It's easy to see why business voices might try to steer clear of the EU referendum debate that looks set to dominate the politics of 2016. Getting involved in such an emotional, partisan and polarised campaign carries more than its fair share of risks. No sensible executive wants to get into a political argument if it can be avoided – and some may still be nursing bruises from the hard-fought independence referendum in Scotland.
A new publication from think tank British Future published today, however, argues that there is a clear and useful role for business in contributing to an informed debate on Europe.
In a vote like the EU referendum, the economic aspects of the choice are of central importance. Campaigners on all sides will therefore want to show business support for their point of view. Voters are going to want to know what their choice will do to their own financial prospects and those of their community. It is reasonable to think they may look to the business community to help them decide.
So there is a clear case for being involved. The question should be one of how business can engage on the right terms.
The business community will need to understand what voters want to know from them, what business can tell them, and how to get the message across. Boards will need to decide what, if anything, they want to say about the issues that the campaign will raise, and they will need serious analysis to make a sensible decision.

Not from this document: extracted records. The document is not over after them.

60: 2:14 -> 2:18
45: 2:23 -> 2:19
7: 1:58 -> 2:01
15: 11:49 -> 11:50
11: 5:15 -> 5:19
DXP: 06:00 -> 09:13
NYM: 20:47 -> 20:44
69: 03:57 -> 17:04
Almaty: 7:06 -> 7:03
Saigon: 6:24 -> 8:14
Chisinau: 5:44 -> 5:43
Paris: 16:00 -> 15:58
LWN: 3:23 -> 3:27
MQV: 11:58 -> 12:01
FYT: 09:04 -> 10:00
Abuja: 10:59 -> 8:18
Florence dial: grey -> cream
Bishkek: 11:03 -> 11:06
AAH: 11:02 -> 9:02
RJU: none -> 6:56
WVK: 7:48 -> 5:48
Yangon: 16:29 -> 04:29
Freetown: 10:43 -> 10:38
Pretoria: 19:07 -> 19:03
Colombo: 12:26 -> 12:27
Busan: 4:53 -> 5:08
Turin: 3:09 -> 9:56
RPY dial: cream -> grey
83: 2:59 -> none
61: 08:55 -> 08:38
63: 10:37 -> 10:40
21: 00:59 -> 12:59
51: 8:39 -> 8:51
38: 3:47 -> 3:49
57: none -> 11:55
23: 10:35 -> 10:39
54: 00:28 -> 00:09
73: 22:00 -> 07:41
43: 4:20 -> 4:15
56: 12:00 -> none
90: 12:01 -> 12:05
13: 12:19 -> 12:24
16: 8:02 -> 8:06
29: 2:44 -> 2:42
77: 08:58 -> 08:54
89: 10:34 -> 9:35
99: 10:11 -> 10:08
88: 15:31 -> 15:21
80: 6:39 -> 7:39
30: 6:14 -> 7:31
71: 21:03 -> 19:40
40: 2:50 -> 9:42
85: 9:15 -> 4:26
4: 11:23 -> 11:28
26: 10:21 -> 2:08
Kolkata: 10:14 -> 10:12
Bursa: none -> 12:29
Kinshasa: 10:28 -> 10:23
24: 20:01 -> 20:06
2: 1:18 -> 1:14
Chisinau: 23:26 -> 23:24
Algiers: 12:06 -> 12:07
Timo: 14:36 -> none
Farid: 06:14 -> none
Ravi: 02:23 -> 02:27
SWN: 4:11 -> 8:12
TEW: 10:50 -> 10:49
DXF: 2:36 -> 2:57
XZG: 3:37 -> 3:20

Business has a legitimate role in the public debate as a trusted voice on jobs, growth and investment, and it should stick to those areas where it has a locus of expertise and credibility. It can also, in this capacity, help to identify the questions that need to be answered about what In or Out will mean.
The voters who will determine the result of this referendum are those who are currently undecided – what British Future has dubbed the “anxious middle”. It is the legitimacy of the business voice with this group, not with the passionate Eurosceptics nor the pro-Europeans, that should guide how firms engage in the debate.
These are not ideological voters. The practical consequences of their vote will determine their decision. They are less likely to trust the campaigners on each side and they will be looking for accurate and neutral information from sources they can believe. This is where business will need to play its part.
There is a challenge here: not only does business need to find out what the voters want to know, it also needs to find ways of communicating effectively with them. Business should never presume to tell voters how to vote – and there will, in any event, be business voices on both sides of the debate.
It should also stick to what it knows best: voters will not only be concerned about the economy but also about identity, sovereignty and other issues on which business may have little to say.
But the impact of our referendum choice on Britain’s economy is something that voters are concerned about. It is something that business voices can comment on with some expertise. It is, therefore, the business of business.